→ TASK BRIEF: Count the lines of the records below that contain the string "plot", and reply with that number alone.

→ THE DATA:
========
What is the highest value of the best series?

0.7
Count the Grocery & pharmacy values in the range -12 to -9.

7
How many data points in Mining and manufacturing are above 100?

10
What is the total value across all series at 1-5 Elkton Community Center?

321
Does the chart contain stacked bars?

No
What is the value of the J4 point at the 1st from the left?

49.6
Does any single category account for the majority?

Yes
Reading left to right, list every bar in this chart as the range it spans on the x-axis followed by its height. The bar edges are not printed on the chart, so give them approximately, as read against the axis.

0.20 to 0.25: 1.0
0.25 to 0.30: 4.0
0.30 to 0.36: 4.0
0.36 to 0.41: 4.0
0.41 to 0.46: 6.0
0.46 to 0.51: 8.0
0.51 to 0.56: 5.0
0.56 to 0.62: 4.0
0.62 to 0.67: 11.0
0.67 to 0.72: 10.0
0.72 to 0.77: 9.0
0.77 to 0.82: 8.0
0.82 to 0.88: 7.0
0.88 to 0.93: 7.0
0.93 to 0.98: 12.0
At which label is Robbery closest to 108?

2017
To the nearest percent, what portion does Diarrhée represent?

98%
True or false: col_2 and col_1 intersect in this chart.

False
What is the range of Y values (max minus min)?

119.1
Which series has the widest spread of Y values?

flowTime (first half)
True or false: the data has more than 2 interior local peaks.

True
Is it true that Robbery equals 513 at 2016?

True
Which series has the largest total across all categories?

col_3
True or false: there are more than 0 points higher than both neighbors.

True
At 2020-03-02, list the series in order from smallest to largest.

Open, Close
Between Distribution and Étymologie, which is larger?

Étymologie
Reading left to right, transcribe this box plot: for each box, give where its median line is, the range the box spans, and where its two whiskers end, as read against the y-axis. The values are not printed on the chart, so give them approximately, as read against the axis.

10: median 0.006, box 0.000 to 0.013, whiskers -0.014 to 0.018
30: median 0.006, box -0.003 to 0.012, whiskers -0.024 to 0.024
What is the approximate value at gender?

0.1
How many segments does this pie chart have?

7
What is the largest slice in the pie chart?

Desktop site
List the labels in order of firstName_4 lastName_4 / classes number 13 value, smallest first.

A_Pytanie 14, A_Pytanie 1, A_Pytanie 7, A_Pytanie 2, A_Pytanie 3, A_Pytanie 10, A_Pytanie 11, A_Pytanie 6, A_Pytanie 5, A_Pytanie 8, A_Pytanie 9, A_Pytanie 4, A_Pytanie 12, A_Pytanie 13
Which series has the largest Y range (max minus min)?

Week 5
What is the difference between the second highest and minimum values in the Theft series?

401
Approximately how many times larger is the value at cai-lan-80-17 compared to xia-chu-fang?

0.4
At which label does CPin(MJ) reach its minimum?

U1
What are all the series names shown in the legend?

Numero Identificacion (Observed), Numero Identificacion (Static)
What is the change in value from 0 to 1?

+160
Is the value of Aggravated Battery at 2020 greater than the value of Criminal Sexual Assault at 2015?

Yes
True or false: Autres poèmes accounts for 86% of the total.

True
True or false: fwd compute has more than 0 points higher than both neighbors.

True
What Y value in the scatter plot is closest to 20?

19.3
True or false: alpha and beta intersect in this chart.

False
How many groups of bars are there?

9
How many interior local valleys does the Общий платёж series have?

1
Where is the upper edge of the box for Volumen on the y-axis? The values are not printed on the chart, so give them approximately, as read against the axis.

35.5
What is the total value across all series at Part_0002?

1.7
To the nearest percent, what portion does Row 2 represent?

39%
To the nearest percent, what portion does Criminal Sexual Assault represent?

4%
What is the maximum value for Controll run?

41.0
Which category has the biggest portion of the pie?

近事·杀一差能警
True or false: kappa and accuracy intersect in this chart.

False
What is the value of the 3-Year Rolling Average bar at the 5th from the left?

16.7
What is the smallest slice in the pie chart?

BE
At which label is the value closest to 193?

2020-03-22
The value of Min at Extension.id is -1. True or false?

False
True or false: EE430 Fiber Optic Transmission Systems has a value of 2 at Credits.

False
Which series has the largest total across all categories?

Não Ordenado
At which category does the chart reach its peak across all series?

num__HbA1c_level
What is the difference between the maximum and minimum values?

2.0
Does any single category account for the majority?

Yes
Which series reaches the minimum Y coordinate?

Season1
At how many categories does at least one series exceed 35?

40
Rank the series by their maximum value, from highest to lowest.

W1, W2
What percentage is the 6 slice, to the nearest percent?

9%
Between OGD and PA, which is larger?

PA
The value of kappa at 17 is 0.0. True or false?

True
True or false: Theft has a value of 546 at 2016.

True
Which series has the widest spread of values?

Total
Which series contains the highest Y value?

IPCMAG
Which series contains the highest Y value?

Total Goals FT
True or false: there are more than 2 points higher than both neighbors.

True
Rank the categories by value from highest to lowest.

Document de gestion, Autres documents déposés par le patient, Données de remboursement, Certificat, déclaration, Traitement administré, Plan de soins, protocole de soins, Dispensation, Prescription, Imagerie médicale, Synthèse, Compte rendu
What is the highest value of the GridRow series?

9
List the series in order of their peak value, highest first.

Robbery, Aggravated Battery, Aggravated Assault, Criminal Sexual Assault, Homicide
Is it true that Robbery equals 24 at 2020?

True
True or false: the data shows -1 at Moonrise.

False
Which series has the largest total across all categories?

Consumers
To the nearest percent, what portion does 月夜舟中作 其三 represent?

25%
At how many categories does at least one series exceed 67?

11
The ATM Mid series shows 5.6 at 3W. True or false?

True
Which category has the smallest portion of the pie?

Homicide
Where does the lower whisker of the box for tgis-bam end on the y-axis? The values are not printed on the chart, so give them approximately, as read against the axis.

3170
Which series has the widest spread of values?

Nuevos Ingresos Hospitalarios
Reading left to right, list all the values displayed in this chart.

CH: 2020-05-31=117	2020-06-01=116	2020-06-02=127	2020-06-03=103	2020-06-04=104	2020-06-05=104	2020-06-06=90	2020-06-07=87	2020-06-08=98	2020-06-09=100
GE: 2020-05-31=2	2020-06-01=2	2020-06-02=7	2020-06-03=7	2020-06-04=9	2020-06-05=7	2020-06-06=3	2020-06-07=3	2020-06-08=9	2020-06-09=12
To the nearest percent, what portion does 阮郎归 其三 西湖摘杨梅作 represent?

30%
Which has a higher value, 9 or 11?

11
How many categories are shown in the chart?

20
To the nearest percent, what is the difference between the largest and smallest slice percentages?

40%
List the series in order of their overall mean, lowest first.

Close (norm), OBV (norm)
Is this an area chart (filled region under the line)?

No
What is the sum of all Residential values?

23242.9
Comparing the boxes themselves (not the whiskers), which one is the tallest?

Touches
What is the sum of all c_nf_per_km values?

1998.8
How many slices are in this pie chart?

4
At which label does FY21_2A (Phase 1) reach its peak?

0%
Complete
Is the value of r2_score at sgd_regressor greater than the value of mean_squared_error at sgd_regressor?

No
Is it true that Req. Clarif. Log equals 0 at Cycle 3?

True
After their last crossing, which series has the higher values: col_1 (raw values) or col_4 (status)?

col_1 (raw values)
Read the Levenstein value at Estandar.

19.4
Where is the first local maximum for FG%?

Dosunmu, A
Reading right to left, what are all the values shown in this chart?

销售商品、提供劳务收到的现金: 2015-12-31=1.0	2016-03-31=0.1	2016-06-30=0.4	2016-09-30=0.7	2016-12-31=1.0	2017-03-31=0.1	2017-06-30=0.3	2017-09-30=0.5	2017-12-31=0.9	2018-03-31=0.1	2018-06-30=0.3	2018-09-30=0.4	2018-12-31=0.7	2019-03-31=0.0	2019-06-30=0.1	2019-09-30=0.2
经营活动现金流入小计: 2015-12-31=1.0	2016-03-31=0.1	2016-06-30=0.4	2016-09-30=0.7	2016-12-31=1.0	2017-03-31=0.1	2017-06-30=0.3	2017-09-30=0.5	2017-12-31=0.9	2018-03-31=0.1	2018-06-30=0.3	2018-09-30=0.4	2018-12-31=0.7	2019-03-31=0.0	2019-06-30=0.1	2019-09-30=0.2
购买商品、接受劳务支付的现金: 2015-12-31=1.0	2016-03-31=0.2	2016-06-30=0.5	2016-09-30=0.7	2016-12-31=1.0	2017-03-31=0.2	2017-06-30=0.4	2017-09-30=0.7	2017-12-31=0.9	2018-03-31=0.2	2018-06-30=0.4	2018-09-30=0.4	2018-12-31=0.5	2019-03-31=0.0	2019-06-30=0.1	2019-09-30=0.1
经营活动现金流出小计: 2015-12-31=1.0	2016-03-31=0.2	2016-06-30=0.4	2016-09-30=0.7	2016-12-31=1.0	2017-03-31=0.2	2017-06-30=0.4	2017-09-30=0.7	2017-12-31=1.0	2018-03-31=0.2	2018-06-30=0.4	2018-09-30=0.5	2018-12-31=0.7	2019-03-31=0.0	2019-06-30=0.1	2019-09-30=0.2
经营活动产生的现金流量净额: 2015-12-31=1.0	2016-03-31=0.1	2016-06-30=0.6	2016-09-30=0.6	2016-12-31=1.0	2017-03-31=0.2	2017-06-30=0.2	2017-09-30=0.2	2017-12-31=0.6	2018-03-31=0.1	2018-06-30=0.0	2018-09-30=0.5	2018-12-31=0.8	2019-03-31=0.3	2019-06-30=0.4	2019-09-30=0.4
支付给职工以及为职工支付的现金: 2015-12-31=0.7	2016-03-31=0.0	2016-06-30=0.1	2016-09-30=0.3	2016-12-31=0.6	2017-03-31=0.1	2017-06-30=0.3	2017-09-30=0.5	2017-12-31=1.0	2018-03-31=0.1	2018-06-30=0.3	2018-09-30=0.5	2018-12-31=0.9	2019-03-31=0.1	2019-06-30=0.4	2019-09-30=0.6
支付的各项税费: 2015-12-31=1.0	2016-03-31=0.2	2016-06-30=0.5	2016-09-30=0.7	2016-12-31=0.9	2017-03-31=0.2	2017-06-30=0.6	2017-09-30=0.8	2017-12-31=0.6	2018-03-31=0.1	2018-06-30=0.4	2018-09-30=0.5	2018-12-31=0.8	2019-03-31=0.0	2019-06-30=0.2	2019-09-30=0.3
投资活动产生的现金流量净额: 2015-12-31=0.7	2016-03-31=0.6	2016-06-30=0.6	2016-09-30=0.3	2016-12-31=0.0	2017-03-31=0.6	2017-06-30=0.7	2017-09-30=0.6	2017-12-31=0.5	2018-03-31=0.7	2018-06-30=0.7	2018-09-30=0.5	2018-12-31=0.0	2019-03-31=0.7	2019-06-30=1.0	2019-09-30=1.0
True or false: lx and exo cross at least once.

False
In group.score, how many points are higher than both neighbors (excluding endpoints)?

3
========
→ FINISHED EXERCISE: 2